Exercise directions
Could you copy the records from their first line through the line containing "Премьер Грузии выступил", changing "Министерство экономики" to "Министерство финансов" and leaving everything else as it is?

Given records
- Opening Delimiter -

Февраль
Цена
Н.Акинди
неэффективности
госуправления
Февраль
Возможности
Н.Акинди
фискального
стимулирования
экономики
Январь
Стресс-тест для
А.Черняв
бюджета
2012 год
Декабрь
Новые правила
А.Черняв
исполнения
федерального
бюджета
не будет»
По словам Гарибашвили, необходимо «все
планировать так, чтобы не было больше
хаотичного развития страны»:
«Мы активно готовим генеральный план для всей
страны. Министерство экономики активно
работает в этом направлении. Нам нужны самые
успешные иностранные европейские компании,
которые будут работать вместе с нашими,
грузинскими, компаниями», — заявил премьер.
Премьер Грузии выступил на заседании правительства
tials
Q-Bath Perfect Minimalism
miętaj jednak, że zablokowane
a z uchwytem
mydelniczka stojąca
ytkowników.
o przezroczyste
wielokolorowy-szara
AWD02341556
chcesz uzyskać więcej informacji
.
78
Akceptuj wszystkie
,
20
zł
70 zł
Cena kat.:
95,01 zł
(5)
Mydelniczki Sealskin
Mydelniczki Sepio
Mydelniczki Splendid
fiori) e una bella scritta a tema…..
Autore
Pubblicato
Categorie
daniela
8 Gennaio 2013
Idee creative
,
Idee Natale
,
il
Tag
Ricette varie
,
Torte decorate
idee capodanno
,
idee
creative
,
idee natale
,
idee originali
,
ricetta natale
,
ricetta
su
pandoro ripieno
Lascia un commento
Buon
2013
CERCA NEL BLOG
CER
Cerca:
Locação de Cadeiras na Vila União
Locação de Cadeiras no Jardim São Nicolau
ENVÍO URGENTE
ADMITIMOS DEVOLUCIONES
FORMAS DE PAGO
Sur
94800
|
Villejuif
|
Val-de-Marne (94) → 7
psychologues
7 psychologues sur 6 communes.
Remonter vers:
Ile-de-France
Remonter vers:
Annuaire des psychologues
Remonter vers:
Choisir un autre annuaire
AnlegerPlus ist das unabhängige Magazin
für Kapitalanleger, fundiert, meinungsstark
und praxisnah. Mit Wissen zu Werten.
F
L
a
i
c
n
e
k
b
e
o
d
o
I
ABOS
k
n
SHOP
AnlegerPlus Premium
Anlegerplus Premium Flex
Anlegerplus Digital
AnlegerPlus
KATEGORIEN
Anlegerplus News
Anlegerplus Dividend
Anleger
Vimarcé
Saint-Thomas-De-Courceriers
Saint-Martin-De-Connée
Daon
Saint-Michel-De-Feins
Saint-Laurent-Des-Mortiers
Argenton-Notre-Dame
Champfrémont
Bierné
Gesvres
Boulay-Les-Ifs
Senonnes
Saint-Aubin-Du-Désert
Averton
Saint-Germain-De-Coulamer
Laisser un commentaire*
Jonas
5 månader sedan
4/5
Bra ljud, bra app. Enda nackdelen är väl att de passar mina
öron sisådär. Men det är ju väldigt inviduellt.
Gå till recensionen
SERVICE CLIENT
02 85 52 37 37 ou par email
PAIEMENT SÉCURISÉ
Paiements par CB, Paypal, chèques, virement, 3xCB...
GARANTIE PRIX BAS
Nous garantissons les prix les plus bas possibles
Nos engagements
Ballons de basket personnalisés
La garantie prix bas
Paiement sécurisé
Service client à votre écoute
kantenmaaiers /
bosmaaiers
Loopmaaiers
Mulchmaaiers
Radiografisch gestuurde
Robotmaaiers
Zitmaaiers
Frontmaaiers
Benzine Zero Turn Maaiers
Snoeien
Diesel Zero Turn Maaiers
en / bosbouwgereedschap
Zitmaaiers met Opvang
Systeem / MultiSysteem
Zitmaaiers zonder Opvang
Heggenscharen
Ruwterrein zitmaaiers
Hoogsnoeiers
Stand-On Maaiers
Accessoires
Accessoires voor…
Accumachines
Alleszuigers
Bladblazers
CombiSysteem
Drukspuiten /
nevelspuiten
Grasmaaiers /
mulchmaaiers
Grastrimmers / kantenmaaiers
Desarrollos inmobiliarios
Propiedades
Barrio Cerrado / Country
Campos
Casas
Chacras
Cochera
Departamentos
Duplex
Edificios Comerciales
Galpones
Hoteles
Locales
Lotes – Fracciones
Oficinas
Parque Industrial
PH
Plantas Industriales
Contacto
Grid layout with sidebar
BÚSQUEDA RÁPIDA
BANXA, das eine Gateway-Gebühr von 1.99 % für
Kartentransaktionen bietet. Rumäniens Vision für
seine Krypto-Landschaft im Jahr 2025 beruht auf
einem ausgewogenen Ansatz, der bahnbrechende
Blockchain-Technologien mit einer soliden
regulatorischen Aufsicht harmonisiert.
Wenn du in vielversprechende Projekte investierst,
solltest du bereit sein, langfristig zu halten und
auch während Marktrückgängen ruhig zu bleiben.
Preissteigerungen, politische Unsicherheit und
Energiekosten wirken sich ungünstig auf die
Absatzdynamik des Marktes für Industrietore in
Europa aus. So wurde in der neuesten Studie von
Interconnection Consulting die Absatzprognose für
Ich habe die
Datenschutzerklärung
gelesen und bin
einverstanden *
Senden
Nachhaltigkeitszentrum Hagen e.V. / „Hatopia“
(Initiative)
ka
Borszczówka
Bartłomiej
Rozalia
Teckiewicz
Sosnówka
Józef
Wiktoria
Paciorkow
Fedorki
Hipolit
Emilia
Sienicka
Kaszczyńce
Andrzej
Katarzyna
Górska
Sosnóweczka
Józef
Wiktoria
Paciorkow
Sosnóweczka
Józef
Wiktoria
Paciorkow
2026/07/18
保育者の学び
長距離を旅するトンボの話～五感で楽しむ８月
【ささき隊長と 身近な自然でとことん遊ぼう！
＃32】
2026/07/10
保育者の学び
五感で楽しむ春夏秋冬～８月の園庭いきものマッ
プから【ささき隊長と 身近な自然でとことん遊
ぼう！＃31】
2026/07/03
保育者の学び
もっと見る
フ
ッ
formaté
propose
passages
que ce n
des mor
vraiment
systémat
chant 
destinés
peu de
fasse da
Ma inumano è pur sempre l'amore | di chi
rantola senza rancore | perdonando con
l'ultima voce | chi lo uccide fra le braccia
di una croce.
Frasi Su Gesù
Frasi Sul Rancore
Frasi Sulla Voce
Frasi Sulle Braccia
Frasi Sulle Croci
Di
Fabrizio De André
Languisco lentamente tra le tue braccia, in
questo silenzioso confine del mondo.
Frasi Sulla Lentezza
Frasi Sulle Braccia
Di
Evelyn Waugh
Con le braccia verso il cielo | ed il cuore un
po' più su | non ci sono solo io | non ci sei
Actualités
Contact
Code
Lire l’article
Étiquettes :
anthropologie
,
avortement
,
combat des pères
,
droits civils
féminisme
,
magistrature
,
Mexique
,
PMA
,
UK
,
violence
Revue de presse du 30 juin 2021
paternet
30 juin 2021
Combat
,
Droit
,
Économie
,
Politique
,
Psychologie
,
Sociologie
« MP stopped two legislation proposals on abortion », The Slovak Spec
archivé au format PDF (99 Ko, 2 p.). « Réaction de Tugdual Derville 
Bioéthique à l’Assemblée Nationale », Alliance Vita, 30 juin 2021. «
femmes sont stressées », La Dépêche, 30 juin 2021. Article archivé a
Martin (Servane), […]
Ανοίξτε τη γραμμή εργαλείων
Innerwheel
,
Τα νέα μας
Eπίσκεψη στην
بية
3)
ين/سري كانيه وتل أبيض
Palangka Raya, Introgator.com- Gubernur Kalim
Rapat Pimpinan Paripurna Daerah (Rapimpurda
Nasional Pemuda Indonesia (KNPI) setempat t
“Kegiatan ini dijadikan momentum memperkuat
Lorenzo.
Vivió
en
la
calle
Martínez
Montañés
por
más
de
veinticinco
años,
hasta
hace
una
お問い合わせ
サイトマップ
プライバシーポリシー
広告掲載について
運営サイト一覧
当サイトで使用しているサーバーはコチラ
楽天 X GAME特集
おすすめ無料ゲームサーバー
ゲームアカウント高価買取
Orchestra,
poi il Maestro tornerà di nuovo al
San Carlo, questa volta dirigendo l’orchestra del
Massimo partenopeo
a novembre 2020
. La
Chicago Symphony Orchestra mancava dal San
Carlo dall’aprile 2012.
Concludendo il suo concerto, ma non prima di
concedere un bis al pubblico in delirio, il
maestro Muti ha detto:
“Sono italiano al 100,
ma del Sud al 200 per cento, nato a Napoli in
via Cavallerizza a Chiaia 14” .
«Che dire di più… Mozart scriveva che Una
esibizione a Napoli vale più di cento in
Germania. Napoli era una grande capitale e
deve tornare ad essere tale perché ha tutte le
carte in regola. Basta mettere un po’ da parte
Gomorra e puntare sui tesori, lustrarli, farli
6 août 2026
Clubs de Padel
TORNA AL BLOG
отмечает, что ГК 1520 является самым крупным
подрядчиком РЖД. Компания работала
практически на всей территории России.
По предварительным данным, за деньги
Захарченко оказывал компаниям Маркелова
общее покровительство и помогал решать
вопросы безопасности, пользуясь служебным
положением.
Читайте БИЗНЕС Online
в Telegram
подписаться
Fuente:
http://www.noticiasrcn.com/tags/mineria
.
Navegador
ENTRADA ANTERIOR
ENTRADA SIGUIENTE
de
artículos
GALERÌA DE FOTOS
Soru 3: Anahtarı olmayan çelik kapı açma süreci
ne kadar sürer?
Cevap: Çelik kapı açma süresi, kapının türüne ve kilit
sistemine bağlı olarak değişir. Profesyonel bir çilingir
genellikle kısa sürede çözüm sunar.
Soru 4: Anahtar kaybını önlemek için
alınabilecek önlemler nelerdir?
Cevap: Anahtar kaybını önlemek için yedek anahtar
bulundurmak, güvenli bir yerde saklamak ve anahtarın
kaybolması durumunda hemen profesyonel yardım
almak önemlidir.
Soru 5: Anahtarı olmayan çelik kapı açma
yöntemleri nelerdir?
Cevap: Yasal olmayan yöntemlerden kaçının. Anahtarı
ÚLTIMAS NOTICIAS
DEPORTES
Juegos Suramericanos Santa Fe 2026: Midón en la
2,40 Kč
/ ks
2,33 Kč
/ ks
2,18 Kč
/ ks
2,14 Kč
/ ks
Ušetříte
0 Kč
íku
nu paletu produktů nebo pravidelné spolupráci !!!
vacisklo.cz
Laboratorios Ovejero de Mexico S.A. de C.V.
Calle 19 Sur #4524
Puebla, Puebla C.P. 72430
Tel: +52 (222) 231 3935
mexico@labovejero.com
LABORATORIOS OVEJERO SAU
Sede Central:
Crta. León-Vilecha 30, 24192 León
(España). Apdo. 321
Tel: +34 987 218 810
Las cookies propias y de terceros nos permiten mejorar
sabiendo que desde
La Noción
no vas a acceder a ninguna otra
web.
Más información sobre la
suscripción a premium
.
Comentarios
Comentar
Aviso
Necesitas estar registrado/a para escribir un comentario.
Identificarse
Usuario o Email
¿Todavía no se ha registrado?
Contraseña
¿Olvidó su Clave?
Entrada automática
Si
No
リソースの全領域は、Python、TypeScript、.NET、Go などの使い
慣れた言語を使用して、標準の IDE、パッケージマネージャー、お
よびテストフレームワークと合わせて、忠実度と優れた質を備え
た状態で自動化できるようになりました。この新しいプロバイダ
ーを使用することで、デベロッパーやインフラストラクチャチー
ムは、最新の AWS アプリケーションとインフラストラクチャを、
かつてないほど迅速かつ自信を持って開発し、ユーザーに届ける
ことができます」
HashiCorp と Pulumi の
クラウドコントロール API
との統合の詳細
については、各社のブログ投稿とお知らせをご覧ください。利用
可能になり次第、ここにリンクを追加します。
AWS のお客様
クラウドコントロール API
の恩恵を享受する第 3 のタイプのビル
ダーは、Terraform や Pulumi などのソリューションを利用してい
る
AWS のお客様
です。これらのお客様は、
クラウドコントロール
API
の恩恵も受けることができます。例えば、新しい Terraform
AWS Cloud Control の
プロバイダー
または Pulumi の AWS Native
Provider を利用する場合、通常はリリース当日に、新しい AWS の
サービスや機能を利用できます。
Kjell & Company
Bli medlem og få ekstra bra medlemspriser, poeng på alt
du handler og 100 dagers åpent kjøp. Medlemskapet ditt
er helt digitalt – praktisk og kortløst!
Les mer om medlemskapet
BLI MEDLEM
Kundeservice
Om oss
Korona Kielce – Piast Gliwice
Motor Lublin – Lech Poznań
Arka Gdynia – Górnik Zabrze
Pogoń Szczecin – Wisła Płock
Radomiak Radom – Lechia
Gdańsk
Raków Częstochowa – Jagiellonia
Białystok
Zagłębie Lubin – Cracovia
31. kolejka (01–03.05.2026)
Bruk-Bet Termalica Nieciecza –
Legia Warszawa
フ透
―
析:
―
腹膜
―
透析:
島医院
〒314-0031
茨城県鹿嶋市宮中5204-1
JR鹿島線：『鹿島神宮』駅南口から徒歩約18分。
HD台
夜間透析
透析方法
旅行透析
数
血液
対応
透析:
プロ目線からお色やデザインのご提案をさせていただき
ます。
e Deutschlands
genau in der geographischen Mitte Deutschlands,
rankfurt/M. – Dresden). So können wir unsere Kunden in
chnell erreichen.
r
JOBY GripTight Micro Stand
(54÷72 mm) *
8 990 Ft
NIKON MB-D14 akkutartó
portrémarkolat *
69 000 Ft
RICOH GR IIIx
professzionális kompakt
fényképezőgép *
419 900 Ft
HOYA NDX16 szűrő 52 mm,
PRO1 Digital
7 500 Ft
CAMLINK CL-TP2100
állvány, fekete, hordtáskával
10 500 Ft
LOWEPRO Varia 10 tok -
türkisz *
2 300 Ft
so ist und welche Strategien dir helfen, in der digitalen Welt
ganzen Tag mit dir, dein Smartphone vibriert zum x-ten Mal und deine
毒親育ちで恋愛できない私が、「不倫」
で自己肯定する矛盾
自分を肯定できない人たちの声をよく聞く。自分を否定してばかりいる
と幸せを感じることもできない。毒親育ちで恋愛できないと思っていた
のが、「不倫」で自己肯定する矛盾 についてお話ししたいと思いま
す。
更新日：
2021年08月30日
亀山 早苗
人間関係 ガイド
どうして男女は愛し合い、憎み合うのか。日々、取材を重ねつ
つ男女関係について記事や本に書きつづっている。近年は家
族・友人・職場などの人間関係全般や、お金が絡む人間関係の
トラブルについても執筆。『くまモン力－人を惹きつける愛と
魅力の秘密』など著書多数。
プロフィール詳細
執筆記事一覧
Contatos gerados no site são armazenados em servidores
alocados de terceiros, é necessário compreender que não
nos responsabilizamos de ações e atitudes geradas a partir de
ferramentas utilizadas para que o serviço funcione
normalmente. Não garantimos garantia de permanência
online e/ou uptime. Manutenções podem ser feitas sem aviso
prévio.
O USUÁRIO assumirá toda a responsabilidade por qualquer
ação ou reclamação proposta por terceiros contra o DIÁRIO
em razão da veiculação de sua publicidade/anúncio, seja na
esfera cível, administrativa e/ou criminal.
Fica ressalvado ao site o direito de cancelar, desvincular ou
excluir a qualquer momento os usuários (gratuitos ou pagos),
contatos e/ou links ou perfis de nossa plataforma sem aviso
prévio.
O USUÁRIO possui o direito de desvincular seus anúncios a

- Closing Delimiter -

Solution to this exercise
Февраль
Цена
Н.Акинди
неэффективности
госуправления
Февраль
Возможности
Н.Акинди
фискального
стимулирования
экономики
Январь
Стресс-тест для
А.Черняв
бюджета
2012 год
Декабрь
Новые правила
А.Черняв
исполнения
федерального
бюджета
не будет»
По словам Гарибашвили, необходимо «все
планировать так, чтобы не было больше
хаотичного развития страны»:
«Мы активно готовим генеральный план для всей
страны. Министерство финансов активно
работает в этом направлении. Нам нужны самые
успешные иностранные европейские компании,
которые будут работать вместе с нашими,
грузинскими, компаниями», — заявил премьер.
Премьер Грузии выступил на заседании правительства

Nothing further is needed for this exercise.